McNeill spent her first few months back in the United States traveling and relaxing.

“I didn’t do anything,” she said with a subdued laugh.

She began school again in the fall of 2006, studying visual communications. But, her experiences in Iraq are still a large part of her life.

“It ties into everyday life a lot,” McNeill said, explaining that common events can often trigger memories of wartime experiences.

Also, VA disability benefits and health care have been underfunded and difficult to obtain for McNeill and her boyfriend, who suffers from Post-Traumatic Stress Disorder and a long-undiagnosed traumatic brain injury after being injured by a roadside bomb. McNeill has experienced sleeping problems as a result of tinnitus caused by the same bomb.

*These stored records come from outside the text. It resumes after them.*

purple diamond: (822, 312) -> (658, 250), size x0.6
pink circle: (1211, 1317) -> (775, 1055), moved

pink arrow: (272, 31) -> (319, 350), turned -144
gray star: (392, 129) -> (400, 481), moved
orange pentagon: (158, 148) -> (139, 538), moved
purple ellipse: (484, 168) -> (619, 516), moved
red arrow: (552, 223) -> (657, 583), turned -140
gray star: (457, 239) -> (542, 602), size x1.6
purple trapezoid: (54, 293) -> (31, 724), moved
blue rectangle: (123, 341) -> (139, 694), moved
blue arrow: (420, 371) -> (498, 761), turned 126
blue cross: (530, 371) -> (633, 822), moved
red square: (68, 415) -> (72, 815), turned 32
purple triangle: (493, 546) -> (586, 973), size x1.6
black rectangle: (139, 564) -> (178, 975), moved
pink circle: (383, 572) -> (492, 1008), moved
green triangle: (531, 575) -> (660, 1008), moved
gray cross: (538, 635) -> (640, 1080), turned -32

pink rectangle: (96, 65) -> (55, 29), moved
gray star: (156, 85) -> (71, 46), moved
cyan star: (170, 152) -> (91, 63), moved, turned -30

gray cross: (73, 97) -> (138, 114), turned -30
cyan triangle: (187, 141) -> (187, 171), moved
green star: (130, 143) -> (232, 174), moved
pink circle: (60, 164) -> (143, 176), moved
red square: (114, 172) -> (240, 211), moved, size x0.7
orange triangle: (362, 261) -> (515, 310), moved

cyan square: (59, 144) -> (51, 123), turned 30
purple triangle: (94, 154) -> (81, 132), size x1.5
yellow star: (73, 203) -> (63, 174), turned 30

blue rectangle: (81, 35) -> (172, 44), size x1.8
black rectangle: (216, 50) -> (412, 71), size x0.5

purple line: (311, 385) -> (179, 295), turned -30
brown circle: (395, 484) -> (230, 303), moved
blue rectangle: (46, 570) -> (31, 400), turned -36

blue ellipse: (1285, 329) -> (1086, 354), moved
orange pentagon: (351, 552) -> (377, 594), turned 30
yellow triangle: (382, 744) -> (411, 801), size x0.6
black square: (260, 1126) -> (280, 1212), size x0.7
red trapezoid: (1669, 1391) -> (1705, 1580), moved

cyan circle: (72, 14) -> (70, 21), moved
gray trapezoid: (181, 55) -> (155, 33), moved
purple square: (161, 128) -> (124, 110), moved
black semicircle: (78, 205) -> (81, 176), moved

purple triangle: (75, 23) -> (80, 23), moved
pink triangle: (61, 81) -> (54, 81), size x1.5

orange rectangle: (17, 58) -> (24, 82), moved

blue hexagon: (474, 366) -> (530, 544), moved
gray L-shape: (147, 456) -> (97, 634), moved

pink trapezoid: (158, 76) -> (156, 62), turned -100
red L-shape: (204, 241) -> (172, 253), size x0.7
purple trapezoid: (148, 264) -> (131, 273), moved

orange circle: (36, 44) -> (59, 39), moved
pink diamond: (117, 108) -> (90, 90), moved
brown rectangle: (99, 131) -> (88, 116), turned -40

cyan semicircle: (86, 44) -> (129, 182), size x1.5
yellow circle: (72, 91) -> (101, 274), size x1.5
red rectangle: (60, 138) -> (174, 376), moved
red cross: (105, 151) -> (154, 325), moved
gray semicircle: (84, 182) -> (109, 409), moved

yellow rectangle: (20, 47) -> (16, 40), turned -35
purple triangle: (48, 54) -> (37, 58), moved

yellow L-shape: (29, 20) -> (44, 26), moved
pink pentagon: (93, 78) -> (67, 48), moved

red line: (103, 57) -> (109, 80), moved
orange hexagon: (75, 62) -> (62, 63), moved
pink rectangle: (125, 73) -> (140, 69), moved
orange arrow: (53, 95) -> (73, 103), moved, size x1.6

She also worries about the potential side effects of being exposed to depleted uranium north of Baghdad, Iraq.

In spite of her own wartime experiences and their aftermaths, McNeill seems more concerned about her fellow soldiers than she does about herself.

“People can only take so much,” she declared, pointing out that suicide rates in the military have increased, as well as divorce rates. “(Soldiers) are shocked and carry that around … They can function in the military, but can they function in the real world?”

These experiences in Iraq have caused Rachel McNeill to understand the actual face of war and she has excelled in the military. For now though, McNeill is enjoying her time at MATC.

“I’ve gotten used to being back,” she said with a smile.

Note: Melissa Stelter is a Visual Communications student at MATC who would like to work as a multimedia journalist after graduating.